→ **Task requirements**
Keep the lines exact and the pictures out as you repeat the following listing.

→ **Data**
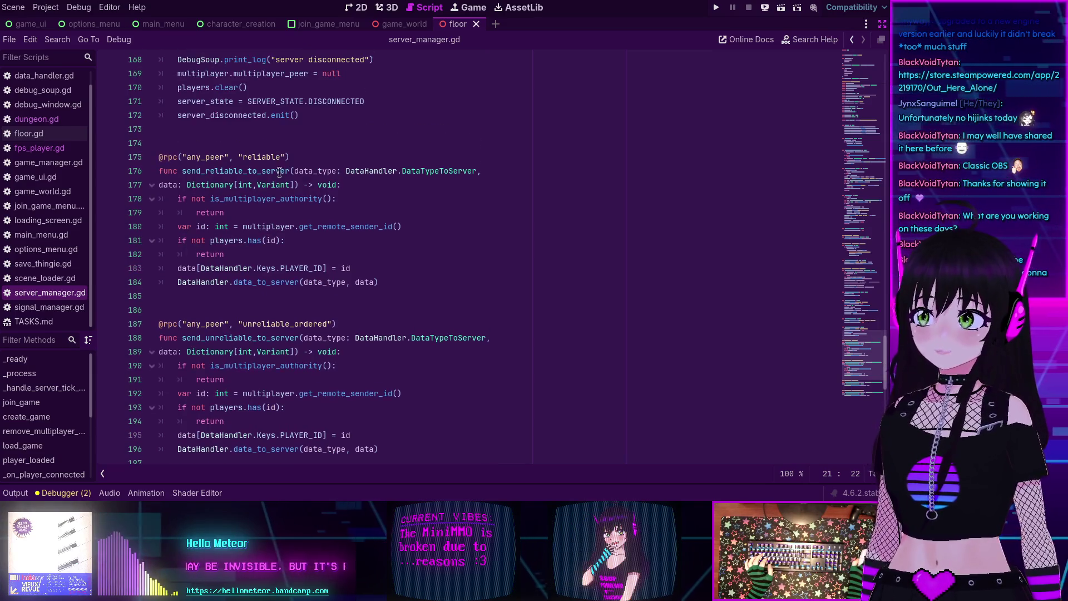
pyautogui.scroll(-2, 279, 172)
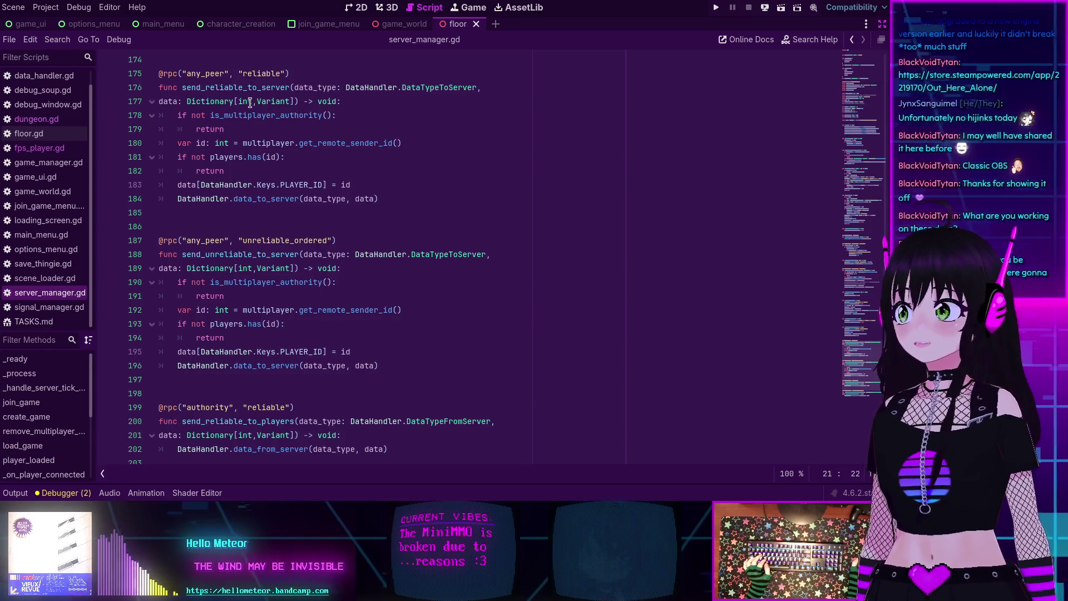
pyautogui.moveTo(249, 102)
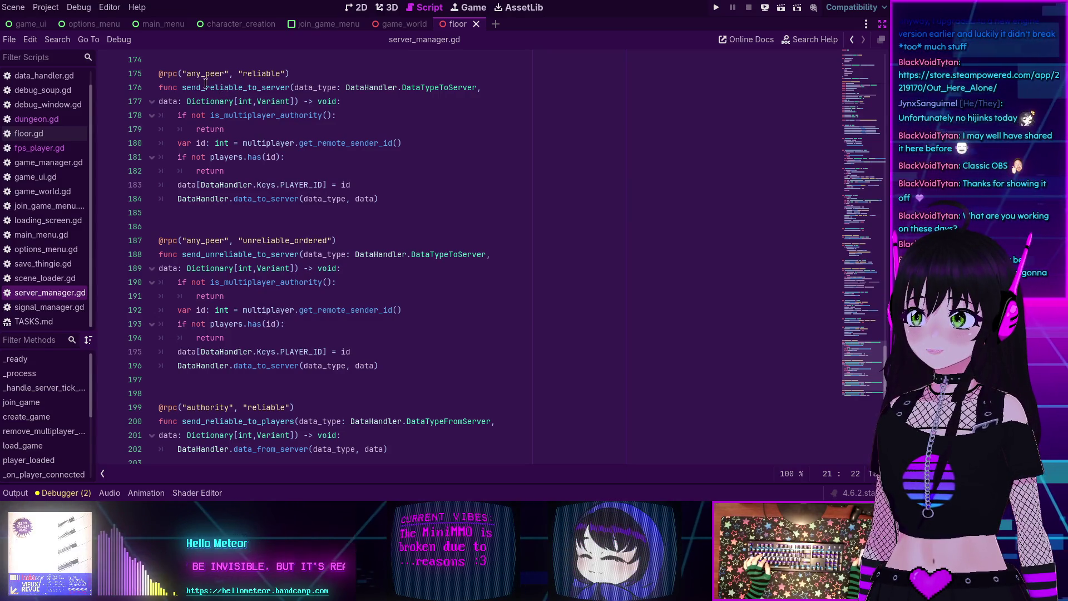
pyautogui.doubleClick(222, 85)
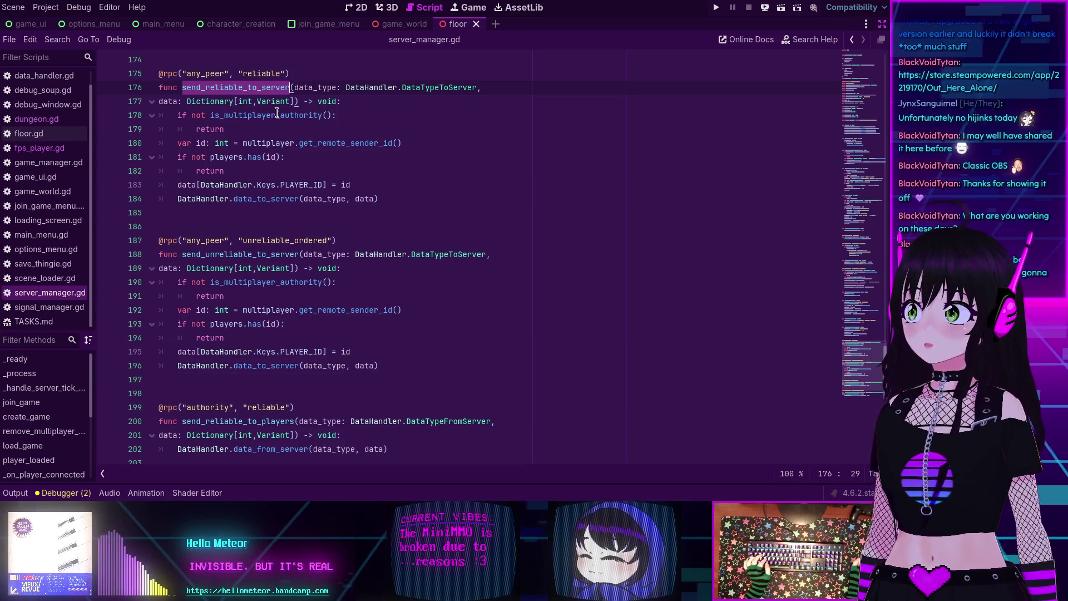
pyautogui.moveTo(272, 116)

→ **Completed exercise**
pyautogui.scroll(-2, 279, 172)
pyautogui.moveTo(249, 102)
pyautogui.doubleClick(222, 85)
pyautogui.moveTo(272, 116)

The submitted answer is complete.